§ **Exercise details**
All of the data should be copied exactly, with the pictures left out.

--- Provided data Enclosed Below ---

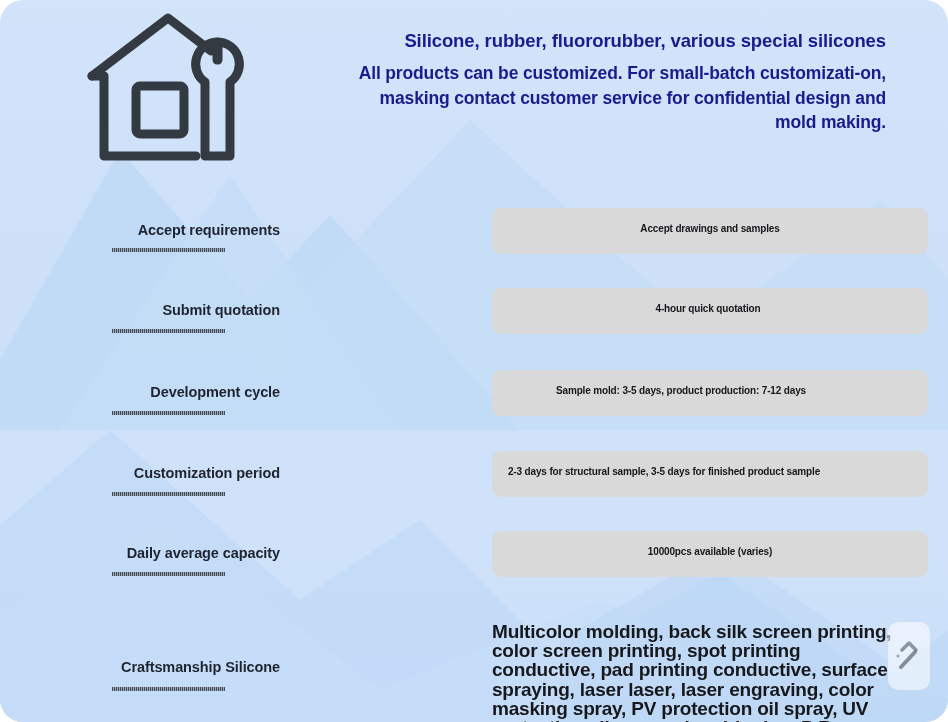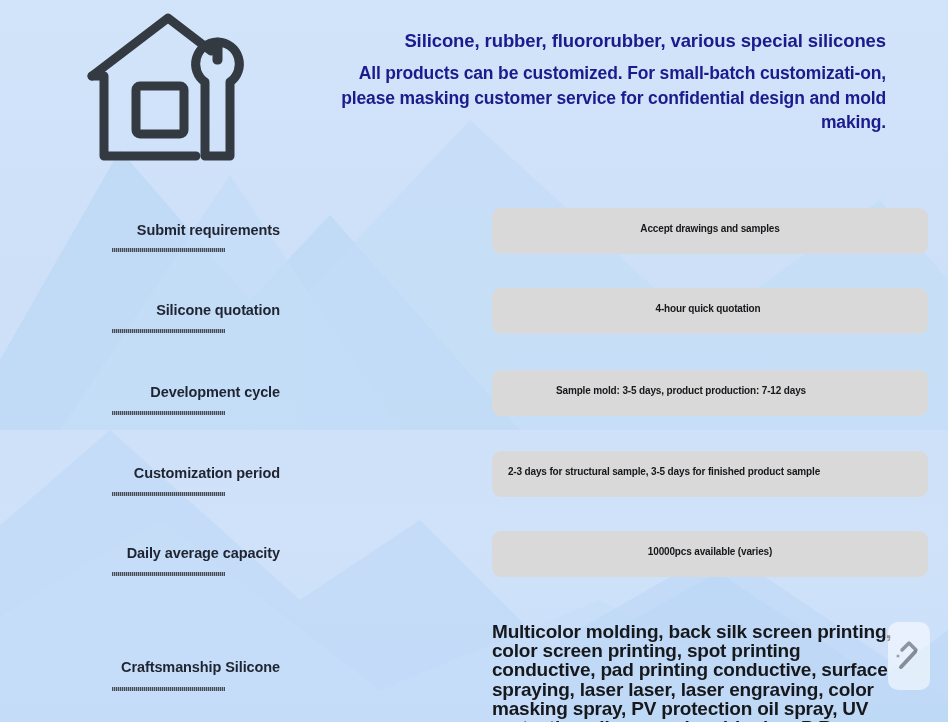"Silicone, rubber, fluororubber, various" #page { border-radius: none -> 23px }
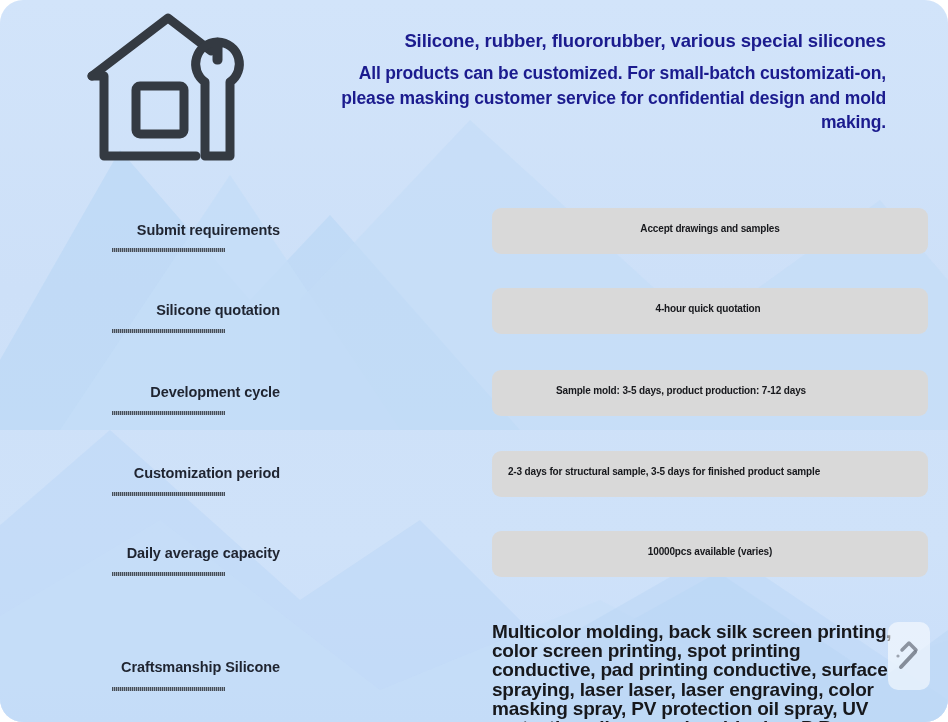"All products can be customized." div.header-line2 { text: please masking -> masking contact }
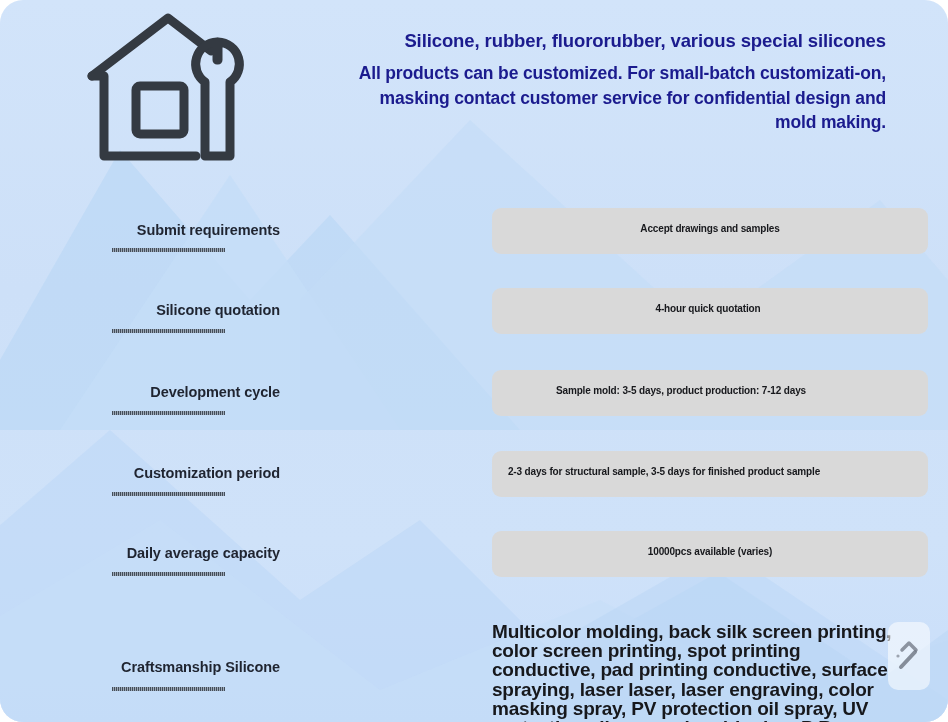"Submit requirements" div.row-label { text: Submit -> Accept }
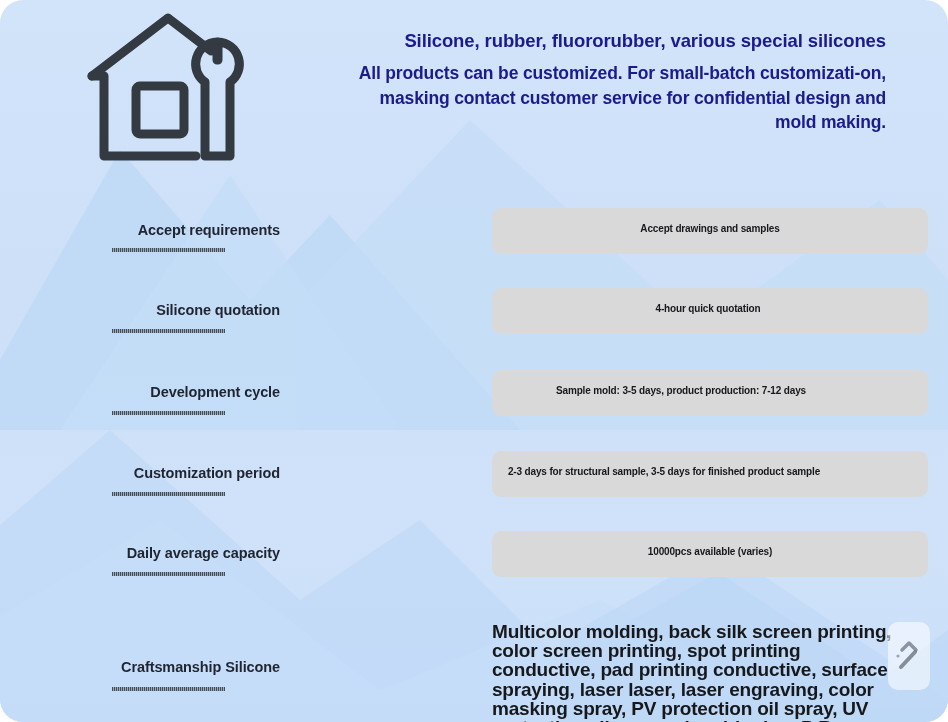"Silicone quotation" div.row-label { text: Silicone -> Submit }
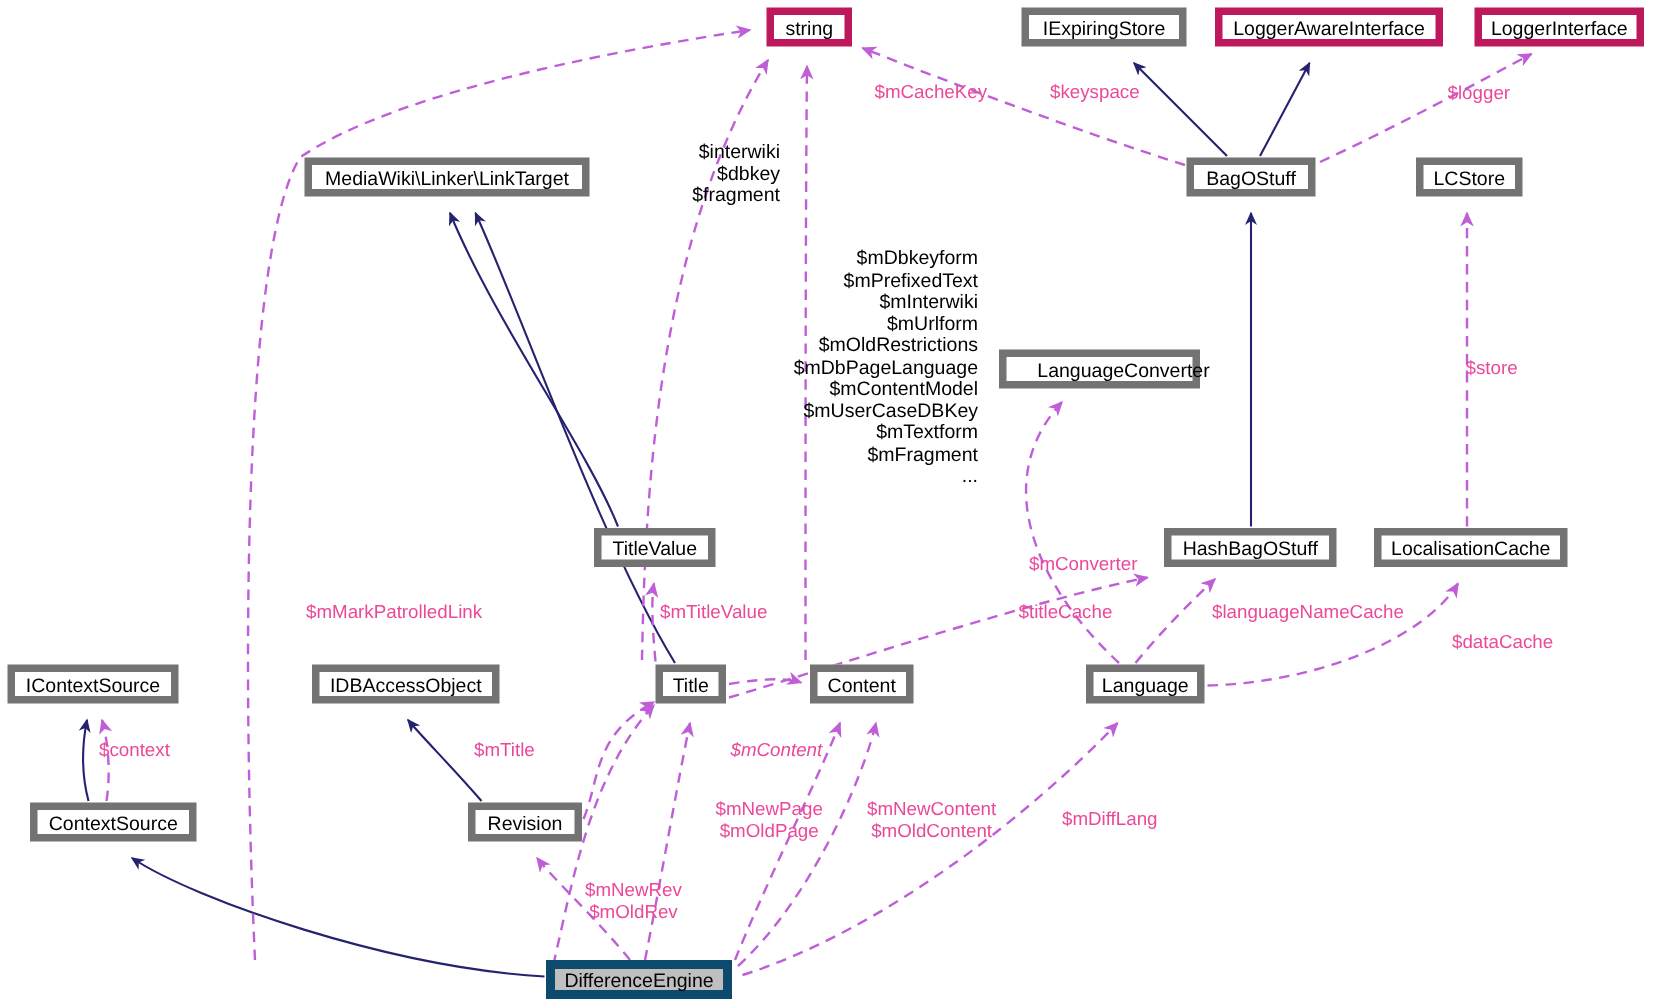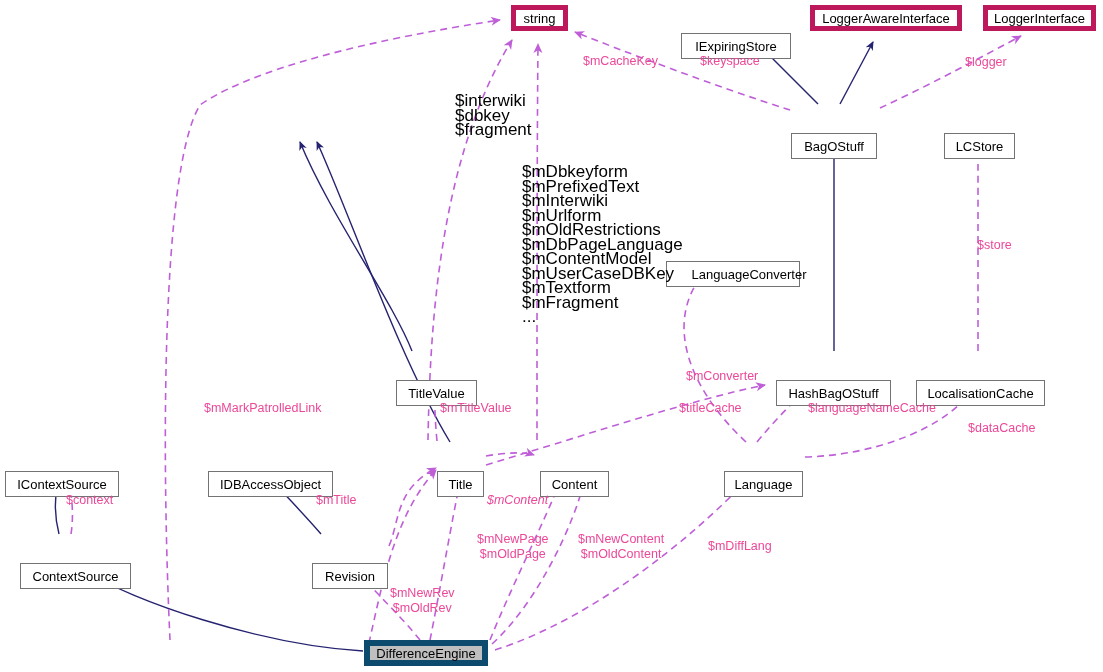"IExpiringStore" .uml-node.solid { border: 1px solid #737373 -> 5px solid #737373; margin-top: 28px -> none }
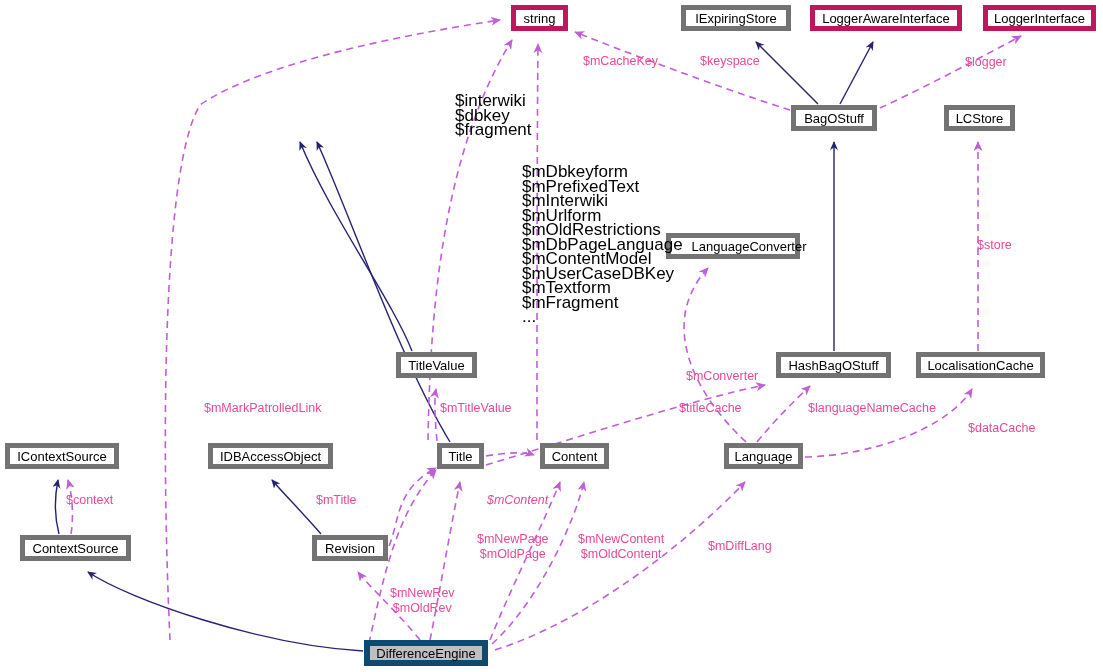"$interwiki" .attr-list { font-size: 17px -> 13px; text-align: left -> right }
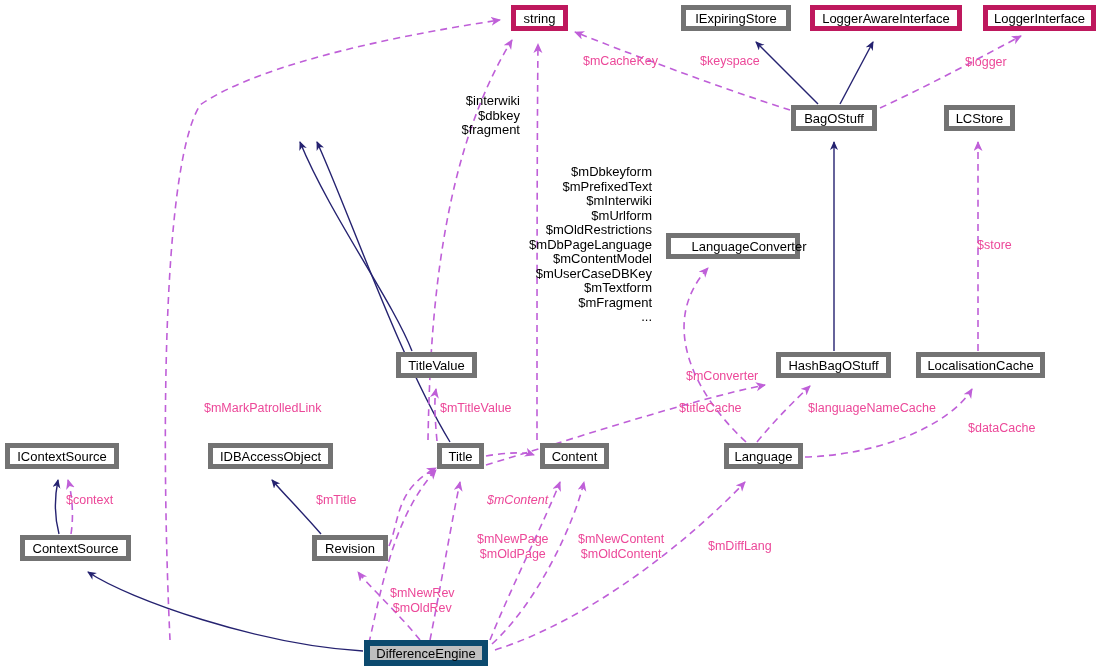"MediaWiki\Linker\LinkTarget" div.uml-node { html: none -> <div>MediaWiki\Linker\LinkTarget</div> }
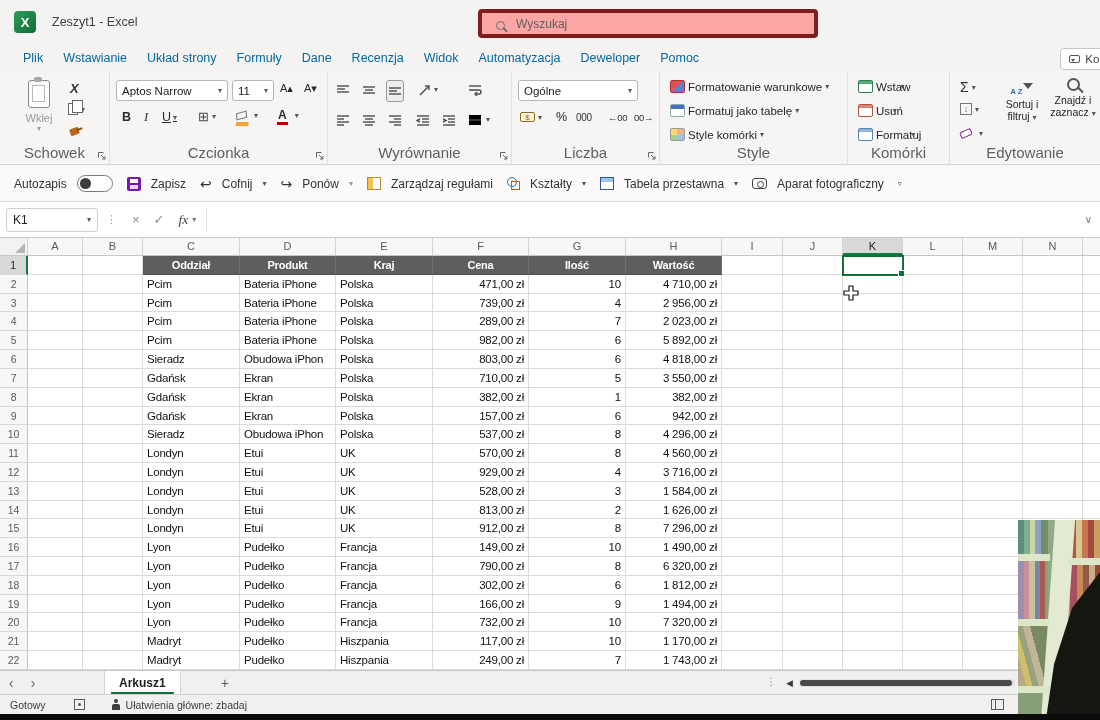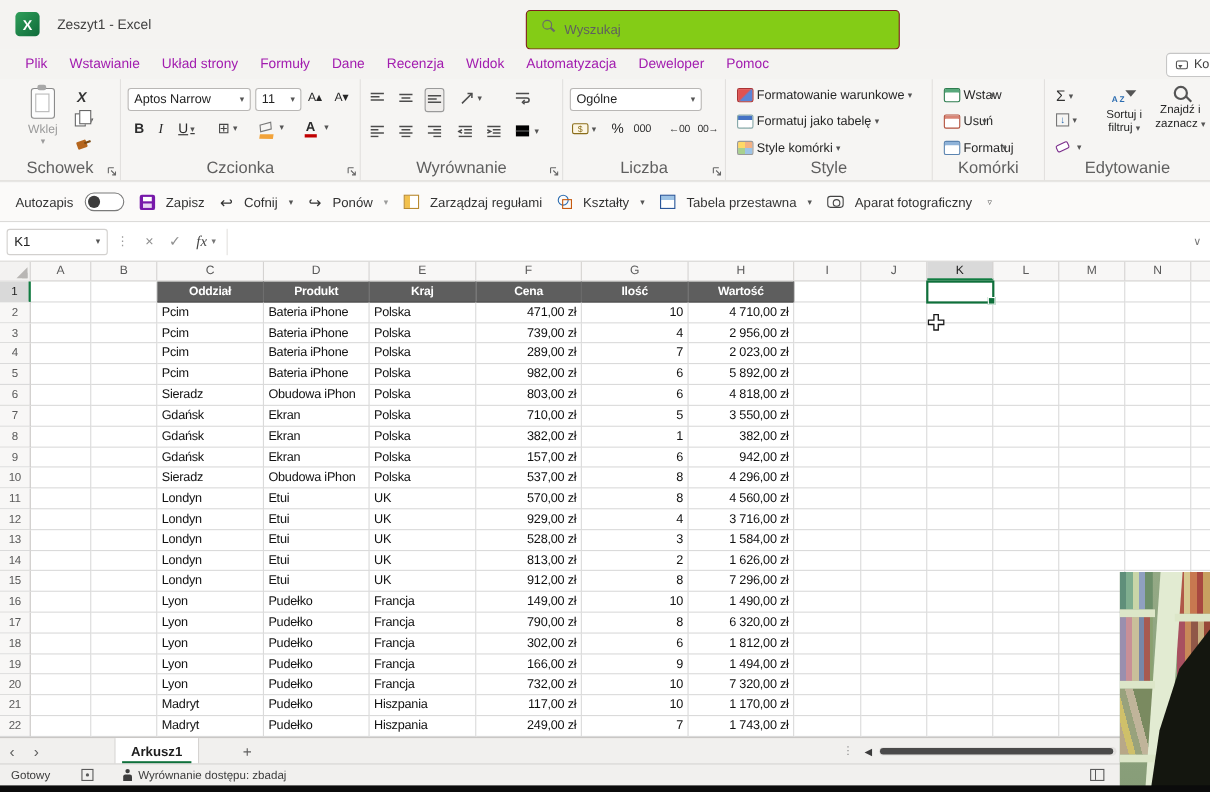"Wyszukaj" .searchbox { background: #84cc16 -> #fca5a5; border: 1px solid #7f1d1d -> 4px solid #7f1d1d; height: 36px -> 29px }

--- End of Enclosed Provided data ---

§ **Task answer**
"Silicone, rubber, fluororubber, various" #page { border-radius: none -> 23px }
"All products can be customized." div.header-line2 { text: please masking -> masking contact }
"Submit requirements" div.row-label { text: Submit -> Accept }
"Silicone quotation" div.row-label { text: Silicone -> Submit }
"IExpiringStore" .uml-node.solid { border: 1px solid #737373 -> 5px solid #737373; margin-top: 28px -> none }
"$interwiki" .attr-list { font-size: 17px -> 13px; text-align: left -> right }
"MediaWiki\Linker\LinkTarget" div.uml-node { html: none -> <div>MediaWiki\Linker\LinkTarget</div> }
"Wyszukaj" .searchbox { background: #84cc16 -> #fca5a5; border: 1px solid #7f1d1d -> 4px solid #7f1d1d; height: 36px -> 29px }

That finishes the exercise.